Wednesday, July 28, 2010

A Year On...

Hey gorgeous people,

I woke up this morning and a strange thought crossed my mind. My god... a year ago I was having chemo! (unintentional rhyme people, I do not wake up and 'rap'). Hard to believe last July, I was bald, living in Melbourne and sick, sick, sick. Firstly, can I just say how bloody glad I am to be here! (Can I get a FUCK YEAH!). Secondly, I have no idea where the time has gone. It has literally flown by. Its a strange thing, looking back on it retrospectively and there are some things I wanted to share with you all.

After reading all the self-help, motivational and inspirational books the Cancer Society send me and well-meaning friends and co-workers pass onto me, I felt like I had finally come out the other side. That I had really, truly made it. Aside from the three monthly check ups and the five years of hormone treatments (Tamoxifen) I am on the Up, through the tunnel, hit rock bottom and now climbing back up the great metaphorical hill of life.. and all the other cliched bullshit.

And to a degree... I am. But (and yes my dear readers, there is always a BUT) sometimes I don't feel like celebrating.

Its like the strange calm after a storm. Where the wind has died down and there is nothing but the smell of lingering rain as the sky clears and you are able to finally stand there and look at the devastation caused.
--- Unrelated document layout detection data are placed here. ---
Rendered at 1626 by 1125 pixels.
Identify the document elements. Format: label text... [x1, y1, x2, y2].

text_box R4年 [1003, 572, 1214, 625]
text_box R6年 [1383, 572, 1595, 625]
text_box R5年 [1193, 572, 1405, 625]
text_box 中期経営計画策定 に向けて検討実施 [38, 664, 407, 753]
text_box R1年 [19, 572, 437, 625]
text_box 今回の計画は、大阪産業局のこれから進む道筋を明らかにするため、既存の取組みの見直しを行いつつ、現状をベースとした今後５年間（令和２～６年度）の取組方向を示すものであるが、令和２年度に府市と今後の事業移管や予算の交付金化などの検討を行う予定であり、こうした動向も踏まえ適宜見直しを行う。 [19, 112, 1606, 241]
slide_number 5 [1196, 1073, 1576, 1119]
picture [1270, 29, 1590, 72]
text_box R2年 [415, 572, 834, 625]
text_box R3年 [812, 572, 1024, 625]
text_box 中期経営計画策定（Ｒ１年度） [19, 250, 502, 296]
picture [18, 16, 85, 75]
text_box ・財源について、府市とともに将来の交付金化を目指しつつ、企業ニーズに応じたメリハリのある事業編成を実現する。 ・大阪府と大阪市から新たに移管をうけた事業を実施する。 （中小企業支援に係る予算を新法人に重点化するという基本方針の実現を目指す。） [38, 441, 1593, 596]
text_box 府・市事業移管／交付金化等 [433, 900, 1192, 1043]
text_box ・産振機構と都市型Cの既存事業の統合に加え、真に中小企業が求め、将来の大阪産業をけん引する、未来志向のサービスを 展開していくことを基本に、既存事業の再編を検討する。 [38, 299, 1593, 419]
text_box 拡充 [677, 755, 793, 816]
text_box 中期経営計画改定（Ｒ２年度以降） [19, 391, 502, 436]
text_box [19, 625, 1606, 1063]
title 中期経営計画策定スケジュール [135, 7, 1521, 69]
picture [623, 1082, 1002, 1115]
I look ok on the outside. The scars have healed, my breast (albeit smaller than the other one) is still there. My hair is growing back nicely and I feel pretty good. I'm susceptible to lots of things going around (colds, flus etc) but I am told the chemo compromised my immune system so that's a bit of a no brainer.
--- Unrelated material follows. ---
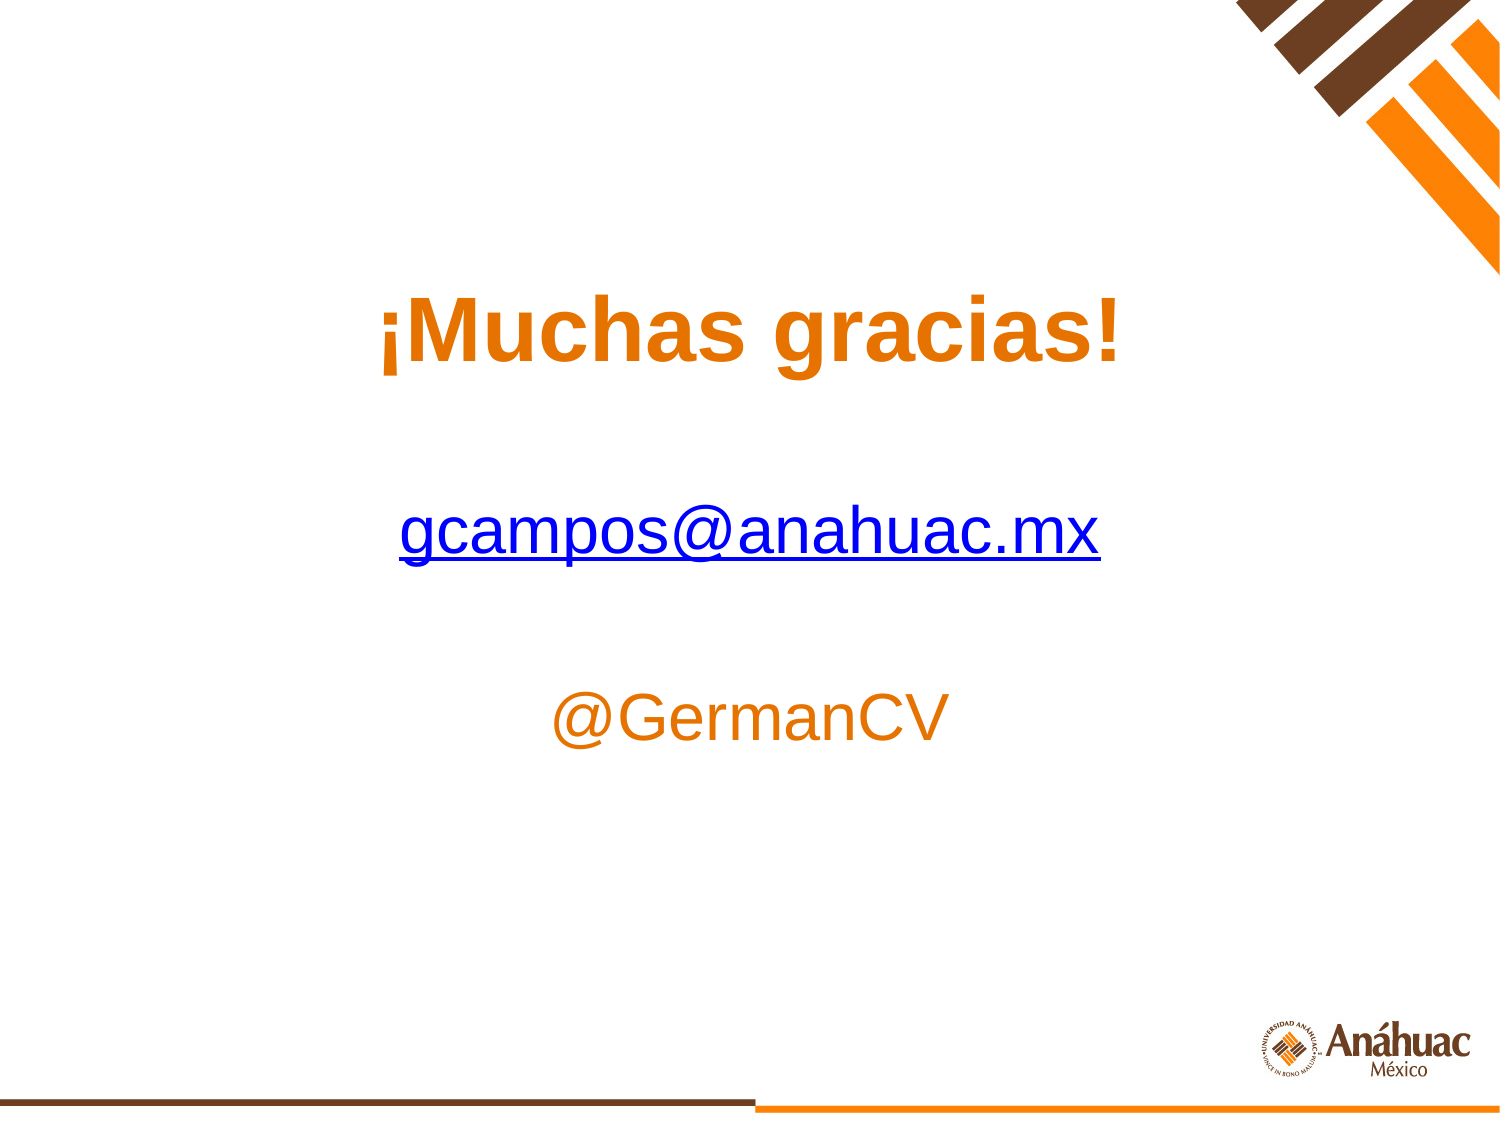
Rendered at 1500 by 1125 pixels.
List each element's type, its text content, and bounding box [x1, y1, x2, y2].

picture [0, 0, 1500, 1122]
list ¡Muchas gracias! gcampos@anahuac.mx @GermanCV [75, 262, 1425, 1005]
Generally I am feeling very positive. I have made some huge changes and finally booked my ticket to the USA. I had planned to head there before I got sick and now... well, I know better than anyone not to put off till tomorrow what can be done today - or whatever the fuck that saying is.
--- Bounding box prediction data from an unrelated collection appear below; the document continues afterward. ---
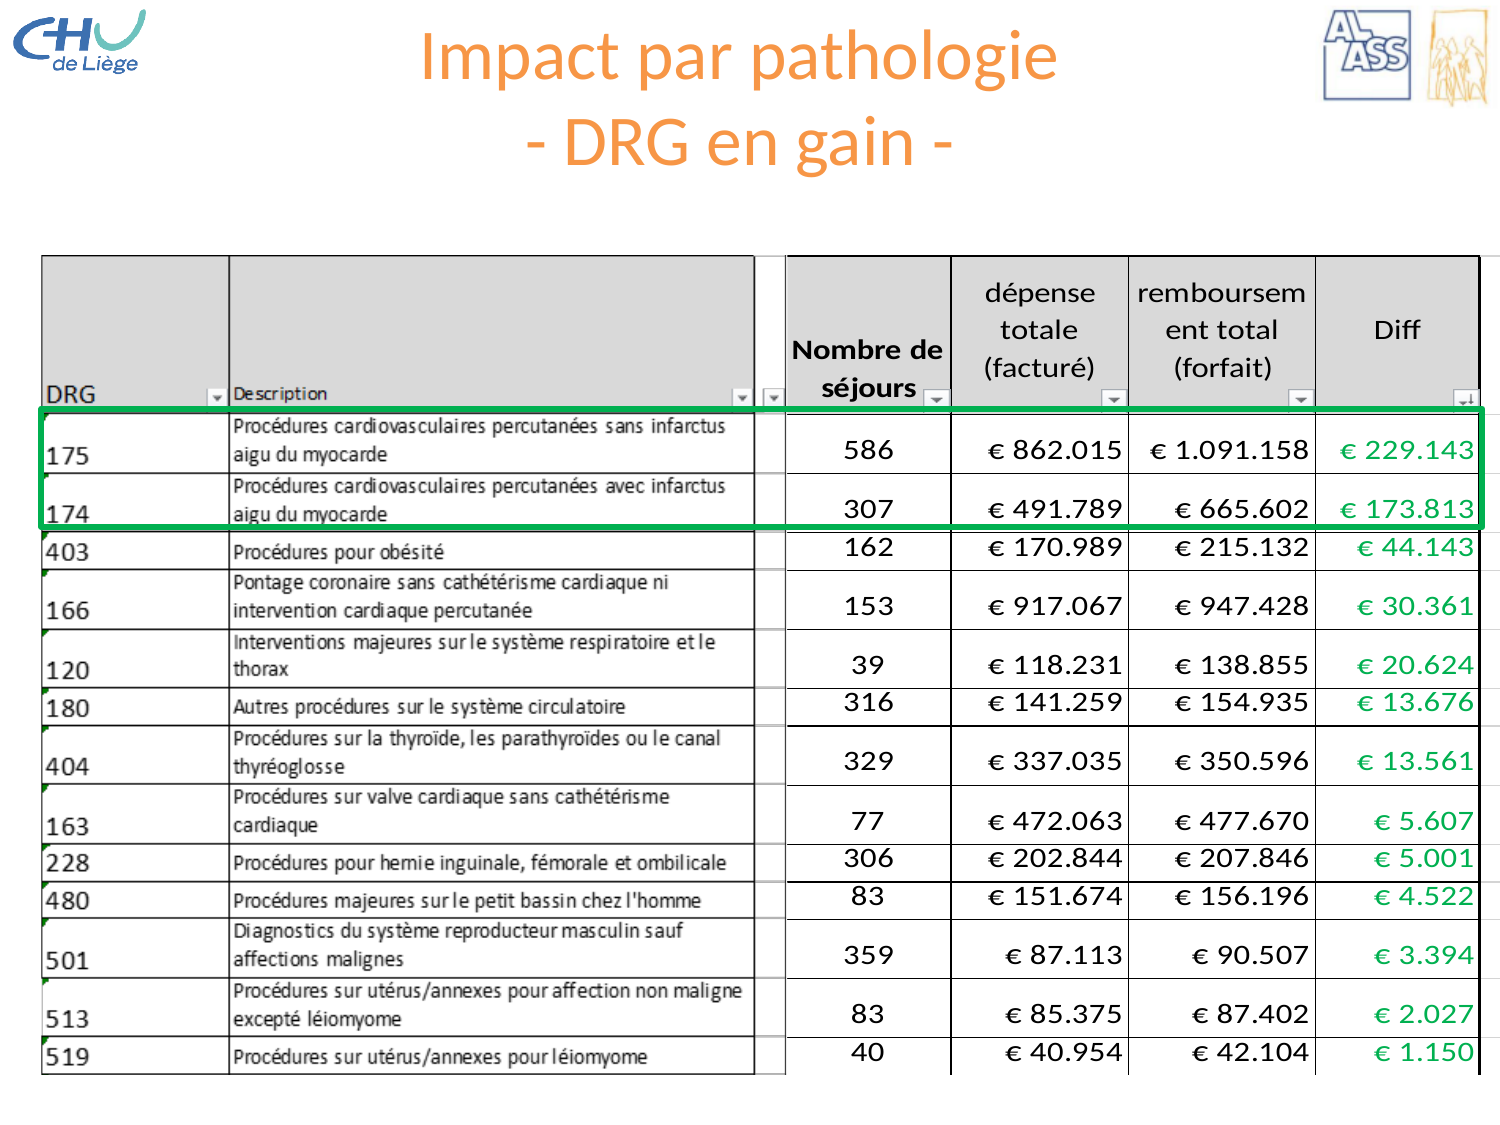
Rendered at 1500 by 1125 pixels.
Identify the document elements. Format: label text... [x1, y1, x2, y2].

picture [40, 255, 1500, 1075]
picture [5, 3, 64, 79]
title Impact par pathologie - DRG en gain - [64, 0, 1415, 188]
picture [1415, 3, 1500, 110]
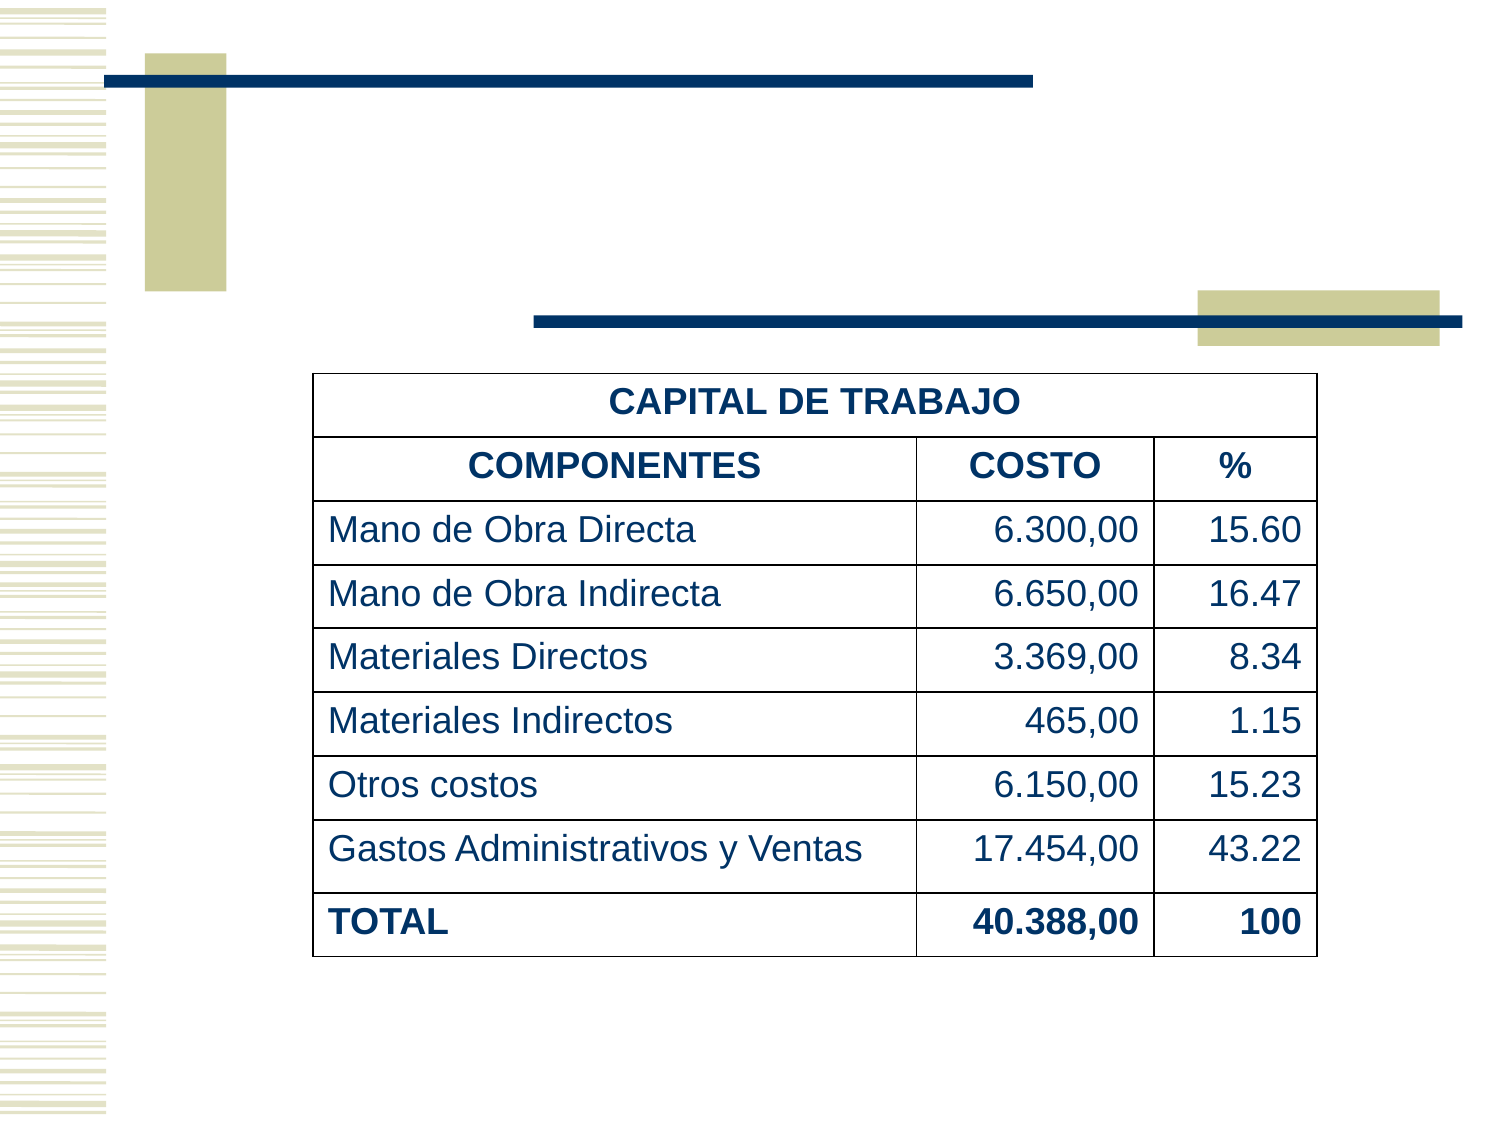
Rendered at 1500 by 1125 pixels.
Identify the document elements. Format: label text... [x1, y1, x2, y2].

My advice and message to people out there who know someone going through what I went through, is just because the fight is fought and the battle is won, don't stop the messages and communication. In fact, one the storm has passed, its more important than ever to show your support.

Once a cancer patient is told they're in remission, they are ushered out of the hospital that was their home over the last year. They have to say goodbye to the nurses, doctors and staff, who have been there through thick and thin. They have to say goodbye (often last goodbyes) to fellow patients, many of whom will lose their own battles and they are cast back into the wide, wide world.

There is an expectation for survivors to get back on the horse and get on with living.. but its not quite as simple as that. You do not feel as strong as you were before - in fact, you feel downright vulnerable. You feel unsure of just how much celebrating to do, in case IT comes back. Even if you are positive, like me, and excited about the future, that terrifying thought lays at the back of your mind. Like a dormant bear.. hibernating.

So, reach out again people. Never stop. You have no idea how much it means. The world can feel a big lonely place, when you are pulled out of it and reinstated 12 months later and everything has continued without you, as normal.

Really makes you question who you are and the impact you truly have.

If my friends and family are a testament to who I am... well I am pretty proud of that.